Clinical advances will reinforce this trend. The improvements of the past few decades have already converted some previously terminal illnesses into chronic conditions, thus increasing long-term demand for therapies to manage such diseases. The number of deaths from heart attacks has declined by over 50% in most industrialized countries since the 1960s, while five year survival rates for US patients with cancer (expressed as an average for all sites) have risen from 53% in the mid-1980s to 66% today**.
The US Food and Drug Administration (FDA) approved only 22 new molecular entities (NMEs) and biologics, a far cry from the 53 it approved in 1996 when R&D expenditure was less than half the sum it is now**.

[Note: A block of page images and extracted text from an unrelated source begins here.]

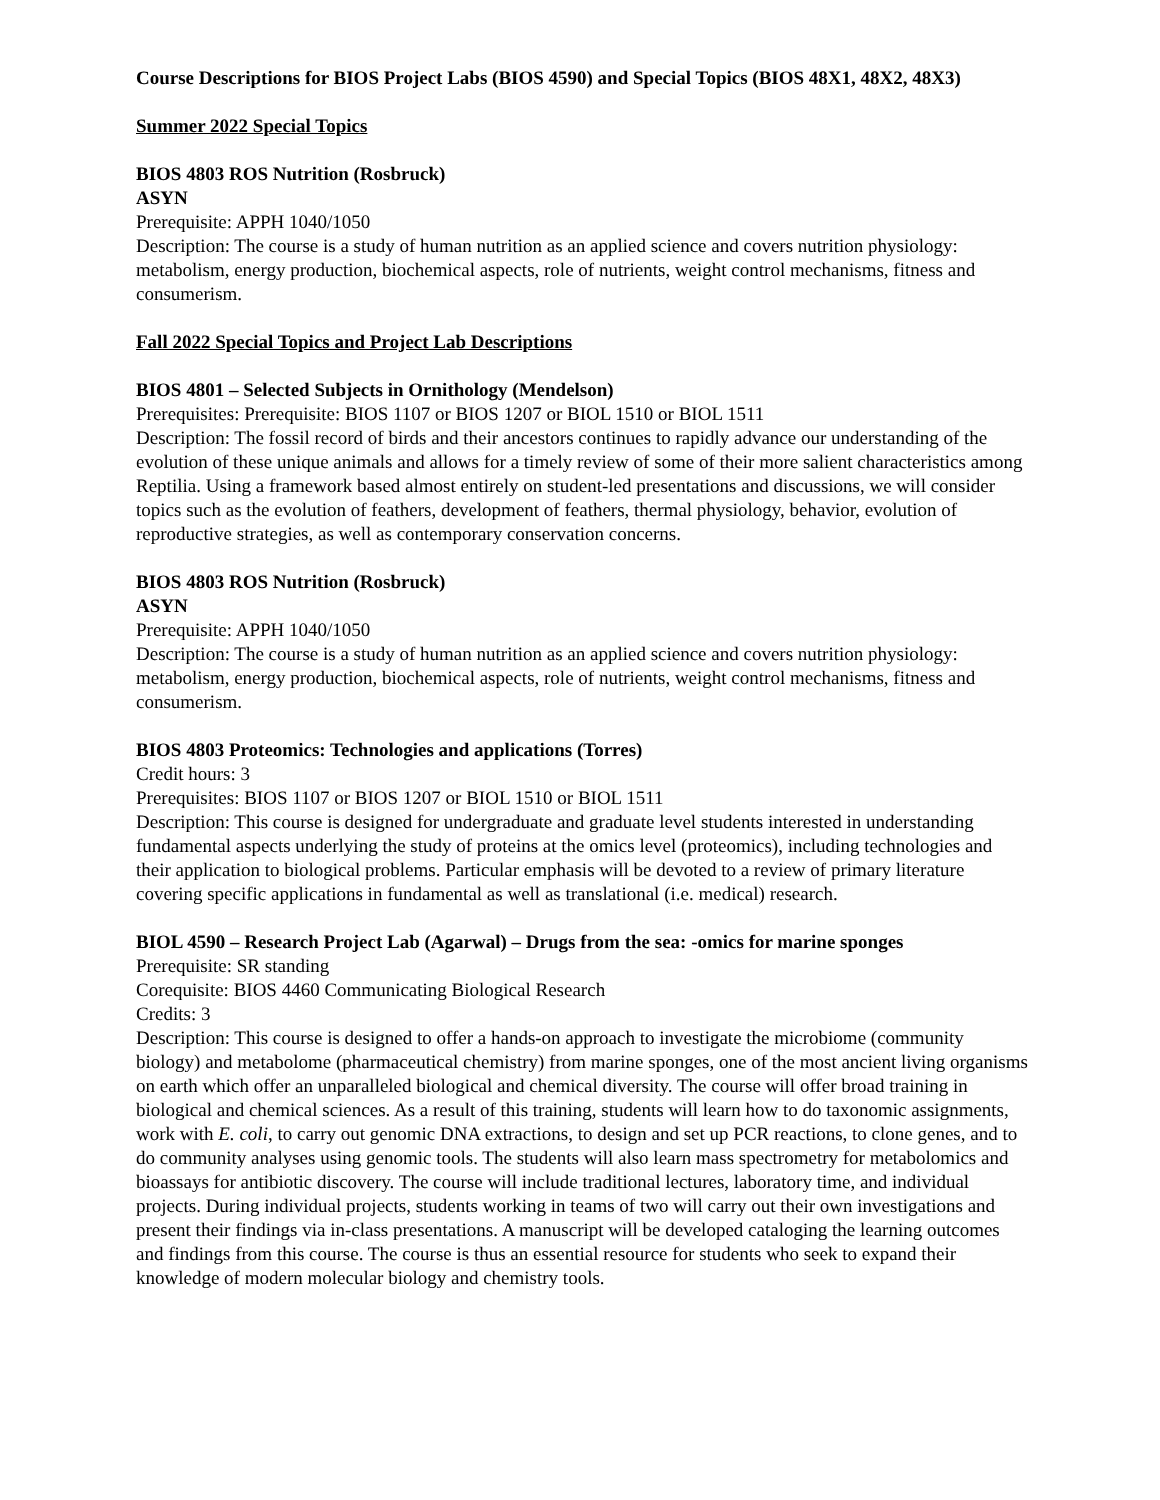Course Descriptions for BIOS Project Labs (BIOS 4590) and Special Topics (BIOS 48X1, 48X2, 48X3)
Summer 2022 Special Topics
BIOS 4803 ROS Nutrition (Rosbruck)
ASYN
Prerequisite: APPH 1040/1050
Description: The course is a study of human nutrition as an applied science and covers nutrition physiology: metabolism, energy production, biochemical aspects, role of nutrients, weight control mechanisms, fitness and consumerism.
Fall 2022 Special Topics and Project Lab Descriptions
BIOS 4801 – Selected Subjects in Ornithology (Mendelson)
Prerequisites: Prerequisite: BIOS 1107 or BIOS 1207 or BIOL 1510 or BIOL 1511
Description: The fossil record of birds and their ancestors continues to rapidly advance our understanding of the evolution of these unique animals and allows for a timely review of some of their more salient characteristics among Reptilia. Using a framework based almost entirely on student-led presentations and discussions, we will consider topics such as the evolution of feathers, development of feathers, thermal physiology, behavior, evolution of reproductive strategies, as well as contemporary conservation concerns.
BIOS 4803 ROS Nutrition (Rosbruck)
ASYN
Prerequisite: APPH 1040/1050
Description: The course is a study of human nutrition as an applied science and covers nutrition physiology: metabolism, energy production, biochemical aspects, role of nutrients, weight control mechanisms, fitness and consumerism.
BIOS 4803 Proteomics: Technologies and applications (Torres)
Credit hours: 3
Prerequisites: BIOS 1107 or BIOS 1207 or BIOL 1510 or BIOL 1511
Description: This course is designed for undergraduate and graduate level students interested in understanding fundamental aspects underlying the study of proteins at the omics level (proteomics), including technologies and their application to biological problems. Particular emphasis will be devoted to a review of primary literature covering specific applications in fundamental as well as translational (i.e. medical) research.
BIOL 4590 – Research Project Lab (Agarwal) – Drugs from the sea: -omics for marine sponges
Prerequisite: SR standing
Corequisite: BIOS 4460 Communicating Biological Research
Credits: 3
Description: This course is designed to offer a hands-on approach to investigate the microbiome (community biology) and metabolome (pharmaceutical chemistry) from marine sponges, one of the most ancient living organisms on earth which offer an unparalleled biological and chemical diversity. The course will offer broad training in biological and chemical sciences. As a result of this training, students will learn how to do taxonomic assignments, work with E. coli, to carry out genomic DNA extractions, to design and set up PCR reactions, to clone genes, and to do community analyses using genomic tools. The students will also learn mass spectrometry for metabolomics and bioassays for antibiotic discovery. The course will include traditional lectures, laboratory time, and individual projects. During individual projects, students working in teams of two will carry out their own investigations and present their findings via in-class presentations. A manuscript will be developed cataloging the learning outcomes and findings from this course. The course is thus an essential resource for students who seek to expand their knowledge of modern molecular biology and chemistry tools.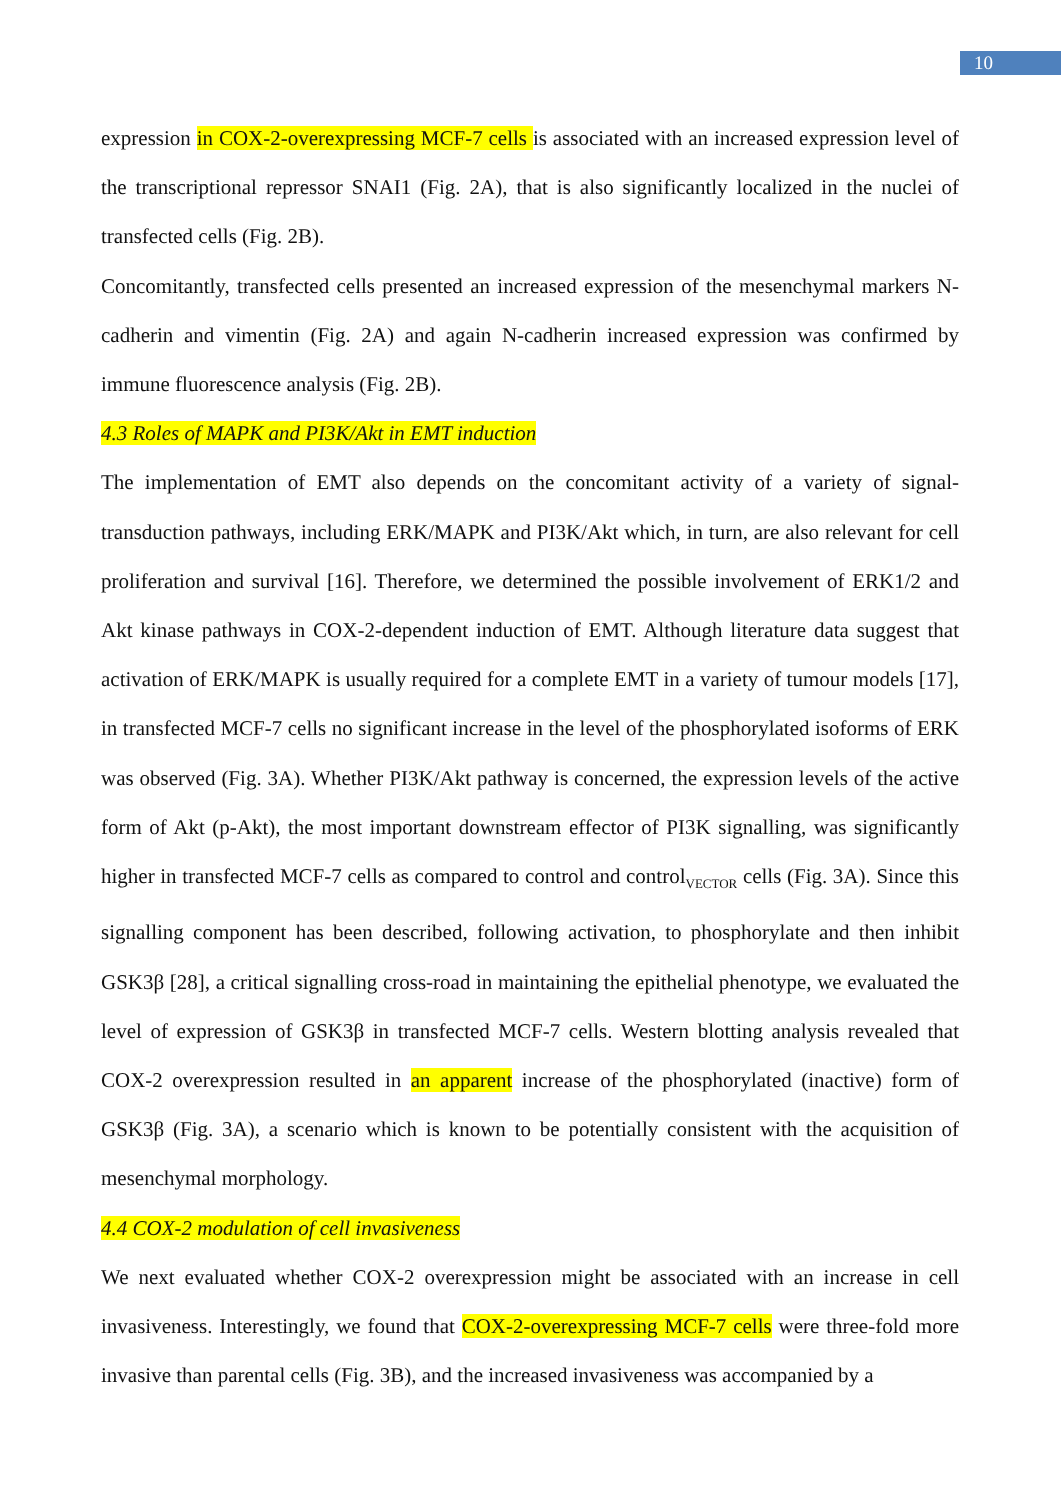10
expression in COX-2-overexpressing MCF-7 cells is associated with an increased expression level of the transcriptional repressor SNAI1 (Fig. 2A), that is also significantly localized in the nuclei of transfected cells (Fig. 2B).
Concomitantly, transfected cells presented an increased expression of the mesenchymal markers N-cadherin and vimentin (Fig. 2A) and again N-cadherin increased expression was confirmed by immune fluorescence analysis (Fig. 2B).
4.3 Roles of MAPK and PI3K/Akt in EMT induction
The implementation of EMT also depends on the concomitant activity of a variety of signal-transduction pathways, including ERK/MAPK and PI3K/Akt which, in turn, are also relevant for cell proliferation and survival [16]. Therefore, we determined the possible involvement of ERK1/2 and Akt kinase pathways in COX-2-dependent induction of EMT. Although literature data suggest that activation of ERK/MAPK is usually required for a complete EMT in a variety of tumour models [17], in transfected MCF-7 cells no significant increase in the level of the phosphorylated isoforms of ERK was observed (Fig. 3A). Whether PI3K/Akt pathway is concerned, the expression levels of the active form of Akt (p-Akt), the most important downstream effector of PI3K signalling, was significantly higher in transfected MCF-7 cells as compared to control and control<sub>VECTOR</sub> cells (Fig. 3A). Since this signalling component has been described, following activation, to phosphorylate and then inhibit GSK3β [28], a critical signalling cross-road in maintaining the epithelial phenotype, we evaluated the level of expression of GSK3β in transfected MCF-7 cells. Western blotting analysis revealed that COX-2 overexpression resulted in an apparent increase of the phosphorylated (inactive) form of GSK3β (Fig. 3A), a scenario which is known to be potentially consistent with the acquisition of mesenchymal morphology.
4.4 COX-2 modulation of cell invasiveness
We next evaluated whether COX-2 overexpression might be associated with an increase in cell invasiveness. Interestingly, we found that COX-2-overexpressing MCF-7 cells were three-fold more invasive than parental cells (Fig. 3B), and the increased invasiveness was accompanied by a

The revenues the industry leaders generate have also come at a very high price. Between 1995 and 2005, the percentage of total corporate spending accounted for by R&D rose from 15% to 17.1%, while the percentage accounted for by sales and general administration rose from 28.7% to 33.1%. Sales and marketing is by far the biggest corporate expense**.
In short, Pharma’s lack of R&D productivity lies at the root of many of the other difficulties it is now experiencing – difficulties that are reflected in its poor financial record over the past few years. Between 1985 and 2000, the pharma industry’s market value increased 85-fold, far outpacing the stock market as a whole. However in the six years to March 30, 2007, the FTSE Global Pharmaceuticals Index rose just 1.3%, while the Dow Jones World Index rose by 34.9%.
In conclusion, the troubling times for the pharma industry can only be addressed by change in the way drug innovation is conducted and by establishing a presence in the BRIC markets.